Recently Revised Opinion in American Multi-Cinema, Inc. v. Hegar Narrows Its Previously Broad Scope
On January 6, 2017, the Texas Third Court of Appeals (the “Court”) withdrew their opinion and judgment in American Multi-Cinema, Inc. v. Hegar from April 30, 2015 to substitute a revised opinion (No. 03-14-00397-CV (Tex. App.—Austin January 6, 2017, no pet. h.) (mem. op.)). The revised opinion upholds American Multi-Cinema, Inc.’s (“AMC’s”) cost of goods sold (“COGS”) deduction for its film exhibition costs while leaving unresolved whether AMC’s products are “perceptible to the senses” and thus qualify as “tangible personal property” under Texas Tax Code Section 171.1012(a)(3)(A)(i).
In its original opinion on April 30, 2015, the Court held that a movie theater company, AMC, could claim a COGS deduction for movies exhibited in its theaters. Specifically, the Court found that AMC could include its exhibition costs in its COGS deduction. The Court examined the definition of “tangible personal property” under Section 171.1012(a)(3)(A)(i). The Court noted that the section defines “tangible personal property” broadly to mean “personal property that can be seen, weighed, measured, felt, or touched or that is perceptible to the senses in any other manner.” The Court found AMC’s products met the plain language definition of “tangible personal property” because the evidence showed that AMC’s film products are both visible to sight and audible to sound and consumable creative content. Therefore, AMC was entitled to include its exhibition costs in its COGS deduction.
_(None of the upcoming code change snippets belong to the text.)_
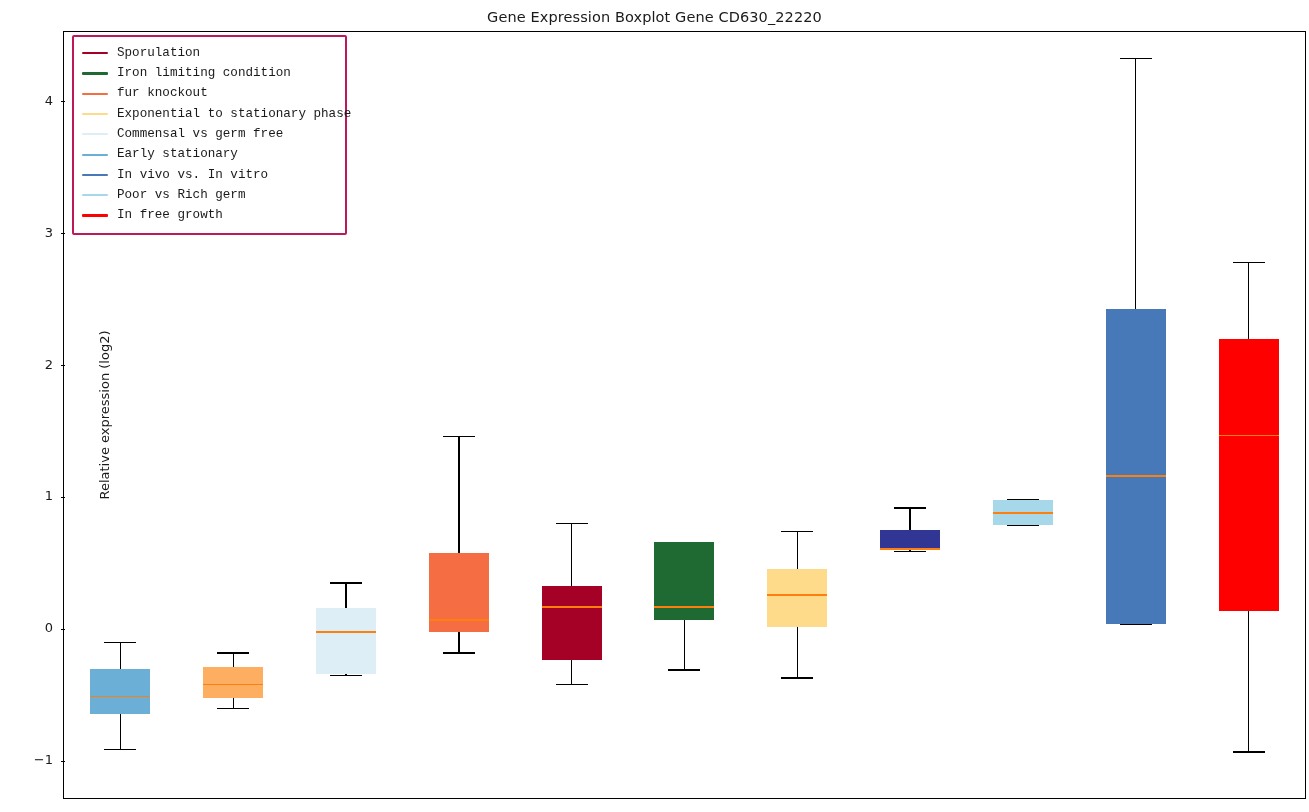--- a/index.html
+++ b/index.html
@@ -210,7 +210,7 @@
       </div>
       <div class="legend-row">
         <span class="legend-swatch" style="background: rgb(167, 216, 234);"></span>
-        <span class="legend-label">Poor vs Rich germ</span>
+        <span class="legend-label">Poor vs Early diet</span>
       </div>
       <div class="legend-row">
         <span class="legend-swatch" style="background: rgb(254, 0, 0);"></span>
In response to the holding, the Texas Comptroller issued an article complaining that “because the movie is perceptible to the eye and ear, then virtually anything ‘perceptible to the senses’ may qualify as [tangible personal property], effectively rendering the term meaningless.”
In its revised opinion on January 6, 2017, the Court found that AMC’s products still fall within the definition of “tangible personal property” but narrowed the potentially expansive reach of the of the original opinion by relying on the definition from Section 171.1012(a)(3)(A)(ii) rather than the “perceptible to the senses” definition from Section 171.1012(a)(3)(A)(i) (discussed in the previous paragraph). The alternative definition under Section 171.1012(a)(3)(A)(ii) defines “tangible personal property” as “films . . . without regard to the means or methods of distribution or the medium in which the property is embodied.”
In its revised opinion, the Court determined that AMC could include its film exhibition costs in its COGS deduction if its products meet at least one of the definitions of “tangible personal property” under Section 171.1012(a)(3)(A). The Court found the evidence presented clearly reflected AMC’s products meet the definition under (ii) because it distributes films to its customers via film exhibition. Because the Court determined this finding was decisive, it expressly did not resolve the issue from the original opinion as to whether AMC’s products are “perceptible to the senses” and qualify under Section 171.1012(a)(3)(A)(i). In the wake of the original opinion many taxpayers were left wondering whether they, like AMC, could claim a COGS deduction because they too arguably acquire/produce and sell products that are perceptible to the senses. For those taxpayers, this issue remains unresolved as the Court in its revised opinion leaves open the question of what can qualify as tangible personal property for purposes of the COGS deduction. Note that this decision is not yet final and is potentially subject to review by the Texas Supreme Court.